Подозреваю, что беспокойство, сужавшее круг моего периферийного зрения, исчезло: я могу охватить им гораздо больше вещей. Беспокойство, страх, напряжение значительно ограничивают круг того, что я могу видеть или держать в поле своего внимания. Не знаю механизма этого ограничения: происходит ли оно в сетчатке, или все сводится к объему и сложности информации, посылаемой по зрительному нерву в мозг; либо дело в объеме информации, которую в состоянии воспринять мозг. Но то, что беспокойство сужает этот круг, несомненно.

Спортивный журналист Джордж Леонард как-то прекрасно сформулировал разницу между двумя видами зрения, которые он окрестил «жестким» и «мягким». «Жесткое» зрение мы используем, когда смотрим в микроскоп, телескоп или на мяч, собираясь по нему бить. Благодаря «мягкому» зрению мы можем охватить всю картину сразу, увидеть обстановку на площадке, в той части футбольного поля, где идет игра, и т. д. Когда выдающихся футбольных игроков спрашивают, как им удается совершать их знаменитые прорывы, давать точный пас и прочее, они пожимают плечами: они просто увидели удобную ситуацию и мгновенно отреагировали, вот и все.

Эта способность мгновенно воспринимать и использовать массу информации кажется мне показателем весьма высокого уровня интеллекта в самом широком смысле. Как-то раз на конференции, когда один из участников допустил бестактное замечание о баскетболистах, я сгоряча заявил, что для того, чтобы хорошо играть в баскетбол, нужно больше истинного ума, чем для написания средней докторской диссертации. Реакция аудитории не была одинаковой.

Если бы мы могли увеличивать и уменьшать беспокойство по своему желанию, то соответствующие эксперименты, наверное, показали бы резкое сужение поля внимания по мере нарастания беспокойства. По своему опыту я знаю, насколько расширяется поле внимания, когда я меньше беспокоюсь при чтении нот.

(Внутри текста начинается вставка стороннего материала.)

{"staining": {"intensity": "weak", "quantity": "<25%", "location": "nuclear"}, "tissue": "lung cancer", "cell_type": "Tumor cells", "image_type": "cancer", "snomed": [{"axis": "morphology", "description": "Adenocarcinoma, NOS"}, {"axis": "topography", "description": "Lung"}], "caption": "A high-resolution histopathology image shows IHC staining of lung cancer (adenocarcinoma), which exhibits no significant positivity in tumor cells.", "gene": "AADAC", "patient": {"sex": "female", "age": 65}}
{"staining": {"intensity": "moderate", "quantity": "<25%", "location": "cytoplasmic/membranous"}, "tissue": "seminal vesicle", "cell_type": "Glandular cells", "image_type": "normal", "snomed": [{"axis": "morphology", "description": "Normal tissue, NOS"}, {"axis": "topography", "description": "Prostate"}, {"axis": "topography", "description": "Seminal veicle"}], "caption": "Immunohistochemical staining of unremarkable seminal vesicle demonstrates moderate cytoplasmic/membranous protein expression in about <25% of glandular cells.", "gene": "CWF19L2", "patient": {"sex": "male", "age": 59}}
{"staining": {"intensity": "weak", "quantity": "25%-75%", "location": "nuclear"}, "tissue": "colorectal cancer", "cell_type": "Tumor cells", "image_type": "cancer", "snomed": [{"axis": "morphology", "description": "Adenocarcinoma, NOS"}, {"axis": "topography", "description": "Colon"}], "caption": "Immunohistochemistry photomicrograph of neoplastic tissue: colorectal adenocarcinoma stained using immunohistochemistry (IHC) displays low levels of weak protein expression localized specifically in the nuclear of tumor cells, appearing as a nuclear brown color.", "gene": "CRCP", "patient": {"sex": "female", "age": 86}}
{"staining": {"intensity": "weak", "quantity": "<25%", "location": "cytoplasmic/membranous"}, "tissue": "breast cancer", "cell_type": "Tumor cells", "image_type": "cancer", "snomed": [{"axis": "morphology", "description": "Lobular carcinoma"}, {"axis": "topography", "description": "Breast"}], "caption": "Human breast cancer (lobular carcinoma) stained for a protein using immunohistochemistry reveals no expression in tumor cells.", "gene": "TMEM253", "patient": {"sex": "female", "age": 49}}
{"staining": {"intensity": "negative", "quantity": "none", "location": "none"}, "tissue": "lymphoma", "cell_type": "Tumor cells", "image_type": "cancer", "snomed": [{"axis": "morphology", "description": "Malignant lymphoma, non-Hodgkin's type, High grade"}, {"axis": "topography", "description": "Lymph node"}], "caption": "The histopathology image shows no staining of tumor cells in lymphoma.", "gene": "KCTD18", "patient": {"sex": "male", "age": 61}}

Мои друзья-музыканты научили меня еще одному: при чтении нот забегать вперед, фиксировать взгляд на нотах впереди тех, которые я сейчас играю. Читая вслух текст, я так и поступаю: мои глаза опережают голос. Но почему-то при чтении нот я на это не способен.

Причины две: первая очевидная, вторая не очень. Очевидная заключается в том, что каждый раз, когда я играл ноту, мой учитель или внутренний контролер говорили мне: «А ты уверен, что это правильная нота?» Другими словами, я всегда думал о той ноте, которую играл, а не о той, которую собирался играть. Чтобы исправить эту ошибку, достаточно было осознать ее и научиться (как здесь не важно) ее не делать.

Но и стараясь не отставать и не сосредоточиваться на нотах, которые я сейчас играю, я никак не мог научиться смотреть вперед, частью из-за беспокойства, мешавшего мне держать в голове две мысли одновременно. Но было и другое, о чем я догадался только через несколько недель. Играя с листа новую трудную пьесу, я осознал, что мой взгляд прикован к ноте, которую играю. Я попытался заглянуть вперед, но это оказалось трудным делом, и я забеспокоился. Проанализировав собственные мысли и чувства, я понял две вещи. Во-первых, я боялся оторвать взгляд от ноты, которую играл, из опасения, что потом не смогу сразу попасть на это место и буду лихорадочно искать его по всему нотному листу.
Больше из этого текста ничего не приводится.